Task prompt:
Below is a set of records, and all of them should be retyped exactly, minus the pictures.

[Collected data]
▬▬▬▬▬▬▬▬▬▬

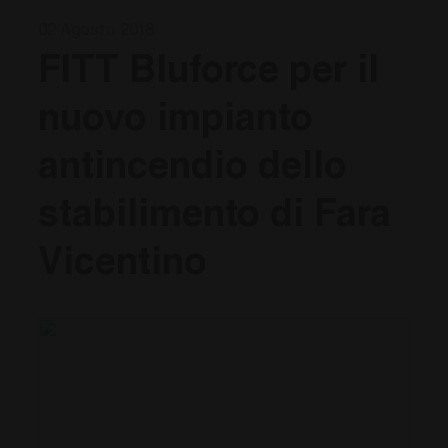
02 Agosto 2018
FITT Bluforce per il
nuovo impianto
antincendio dello
stabilimento di Fara
Vicentino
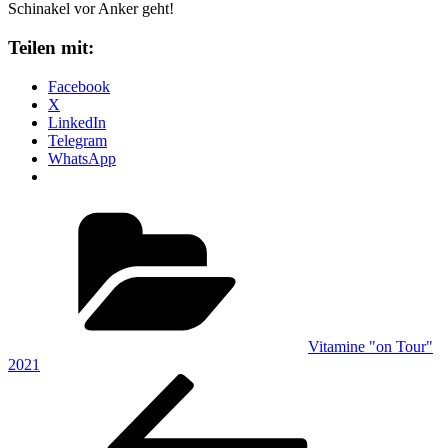
Schinakel vor Anker geht!
Teilen mit:
Facebook
X
LinkedIn
Telegram
WhatsApp
Kategorien
Vitamine "on Tour"
2021
Beitragsnavigation
Vorheriger
Beitrag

▬▬▬▬▬▬▬▬▬▬

Expected answer:
02 Agosto 2018
FITT Bluforce per il
nuovo impianto
antincendio dello
stabilimento di Fara
Vicentino
Schinakel vor Anker geht!
Teilen mit:
Facebook
X
LinkedIn
Telegram
WhatsApp
Kategorien
Vitamine "on Tour"
2021
Beitragsnavigation
Vorheriger
Beitrag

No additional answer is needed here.